Look through the data that follows and copy each line with the string "knee".

· · · · ·

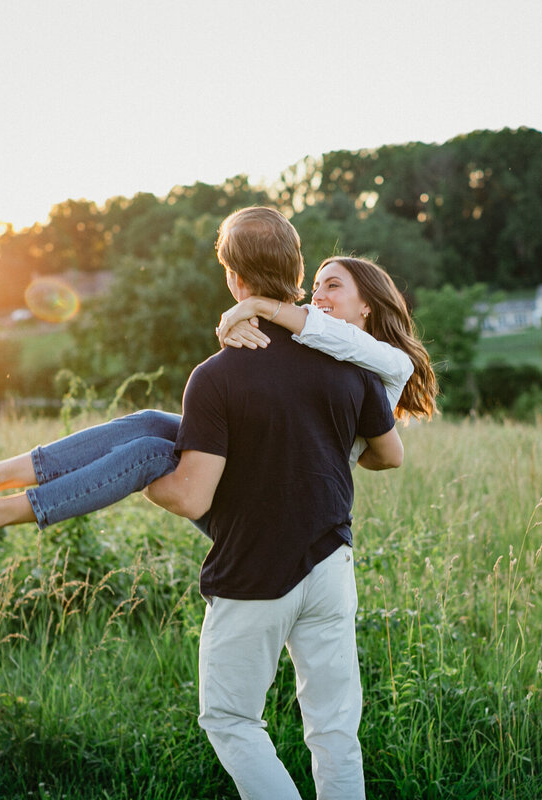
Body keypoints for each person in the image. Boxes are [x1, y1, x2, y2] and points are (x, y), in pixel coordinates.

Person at [140, 206, 401, 798]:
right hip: (330, 563)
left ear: (234, 279)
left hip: (253, 570)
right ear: (298, 270)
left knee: (231, 719)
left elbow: (191, 498)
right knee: (335, 728)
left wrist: (146, 479)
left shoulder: (215, 376)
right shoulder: (351, 363)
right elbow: (389, 455)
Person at [0, 254, 436, 543]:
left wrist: (255, 305)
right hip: (261, 469)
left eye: (333, 287)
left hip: (272, 501)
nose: (317, 297)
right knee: (149, 421)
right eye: (316, 285)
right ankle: (0, 475)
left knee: (150, 453)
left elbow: (385, 452)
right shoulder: (327, 355)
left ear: (368, 307)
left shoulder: (389, 363)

· · · · ·

> **Solution to this exercise**
left knee: (231, 719)
right knee: (335, 728)
right knee: (149, 421)
left knee: (150, 453)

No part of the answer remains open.